Он, опять же круто, безоглядно, развернулся и пошел направо, в Кировский. Тогда я сделала то, что наверняка запрещалось бы в наших «уставах» грядущих свиданий, если бы в них вообще учитывалась столь позорная возможность: пробежала за ним до поворота с криками: «Юра, Юра, подожди!» Но он исчез в толпе Кировского, под ногами которой на влажном асфальте уже лежали красные отсветы букв «ТЕАТР», зажегшихся над Промкой. Опомнившись под неодобрительными взглядами прохожих, я свернула обратно в Малый и побежала к дому.
Обычно, делая непоправимые оплошности — дырявя на видном месте одежду или сажая кляксищу на чистую страницу во время контрольной, я злилась не только на себя, но и на сам загубленный предмет: испорченное платье комкала и забрасывала подальше в темноту, на дно бабушкиного шкафа, запакощенную страницу выдирала и рвала в клочки. Вот если бы можно было так же скомкать и забросить, с корнем выдрать обе отдельные встречи с Юркой!.. И стал бы он опять только братом Маргошки, молчаливо присутствовавшим на наших танцевальных уроках. Но вдруг я подумала: а ведь это он, в сущности, научил меня танцевать — уроки девчонок ничего не стоили в сравнении с его сильным, мягким и безмолвным вождением. А я, вместо того чтобы хоть из благодарности сходить с ним в кино, бегу на плясс посторонними парнями. Выходит, это для них он меня научил! И я даже не раскаиваюсь, а хочу поскорее о нем забыть!.. Едучая запоздалая жалость ошпарила меня и, столкнувшись с трезвой мыслью, что дела уже не поправишь, превратилась в знакомое ощущение саднящей и подсасывающей пустоты, которое всегда приходило ко мне после неизгладимых неприятностей.
Но впереди все-таки был вечер, а до него мне предстояло еще полтора напряженнейших часа дома, если они все окажутся там.
Они оказались — сидели на своих обычных местах в столовой, и тут же, в бабушкином шкафу у двери в переднюю, лежало все, приготовленное мною для вечера, по счастью завернутое в один пакет.
С трудом я улучила момент, когда мать с отцом вышли в спальню, а бабушка — на кухню, выхватила из шкафа пакет и перепрятала его за старый горбатый сундук в передней. Когда покончу с прической, можно будет мало-мальски спокойно переодеться в передней перед ясным дедовским зеркалом с отбитым нижним углом. Но чтобы причесаться, требовалось теперь дождаться возвращения бабушки из кухни. Наконец она вернулась в столовую, и я бросилась на кухню. «Парикмахерский набор» хранился у меня в кухонном столике, за горшком с отсырелой солью. Я зажгла керосинку, прикрутила фитили, чтобы сделать МОЙ поумереннее, возложила на конфорку «щипцы для завивки» — железные плоскогубцы с рукоятками, предусмотрительно обмотанными изолентой, и достала из столика небольшое отцовское зеркало для бритья на подставке.

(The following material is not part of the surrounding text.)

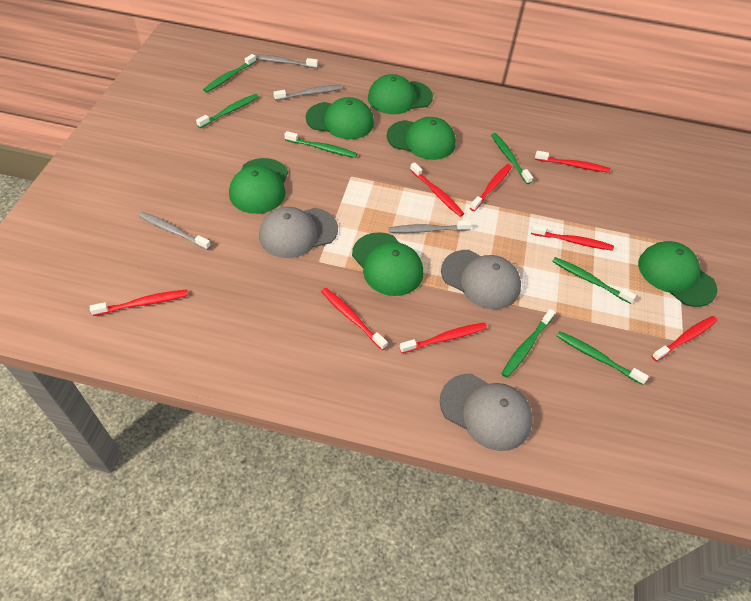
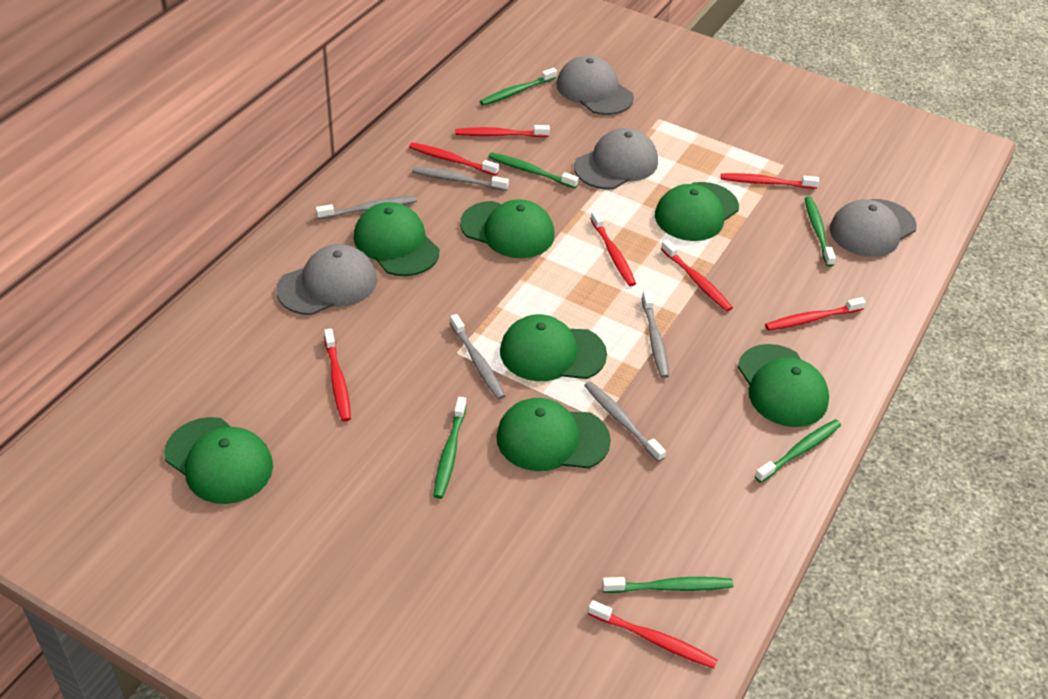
green cap: [229,158,288,214] [306,97,374,139] [352,232,423,296] [368,74,433,114] [387,117,456,160] [638,241,717,307] = 6 -> [164,417,273,504] [354,202,439,276] [460,199,554,258] [496,398,611,471] [500,314,607,381] [655,182,739,241] [738,344,829,427] = 7
green toothbrush: [196,94,259,128] [203,54,256,93] [284,131,357,158] [491,133,533,184] [501,309,555,378] [552,257,636,304] [557,331,649,385] = 7 -> [433,397,467,499] [480,68,557,106] [488,152,579,188] [602,577,733,593] [755,419,841,483] [805,197,836,267] = 6
grey cap: [259,207,338,258] [440,374,533,451] [441,250,521,309] = 3 -> [276,244,377,315] [557,55,634,115] [574,128,658,189] [830,199,917,257] = 4
grey toothbrush: [139,212,211,250] [254,54,318,68] [273,85,343,101] [389,220,472,233] = 4 -> [316,196,417,219] [412,167,509,191] [450,314,505,400] [584,381,666,462] [642,290,669,378] = 5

«Щипцы» удивительно быстро нагрелись, даже перегрелись. Я распустила косы, поставила зеркальце на высокий подоконник и, вздрагивая, ожидая каждую секунду бабушкиных шлепающих шагов из комнаты, начала завивать мелкими прядками обе стороны головы, разделенной неровным пробором — вплоть до темени, где начинались косички. Я обжигала себе пальцы, палила волосы, то и дело подогревая плоскогубцы, и однако не без гордости думала, что мое изобретение с обмоткой плоскогубочных ручек изолентой оказалось остроумнее, чем принятый в 9–I способ завивки на гвозде: ведь раскаленный гвоздь девам приходилось еще и держать полотенцем за шляпку, а это уменьшало чувствительность пальцев при закрутке. Когда волосы стали мелко и зыбко волнистыми, я подвила, крутыми колбасками подобрала к коже головы вечно торчащие на висках дурацкие хвостики, не убирающиеся в косички, заплела свою тощую двоицу и уложила обычной корзиночкой при помощи все тех же грубых черных заколок с замочками, с завистью вспомнив про бант Александры Ивановны, которым она прикрывала некогда подобное убожество. Но и без того получилось неплохо, достаточно рифлёно, чтобы затушевать даже вопиющую неровность пробора.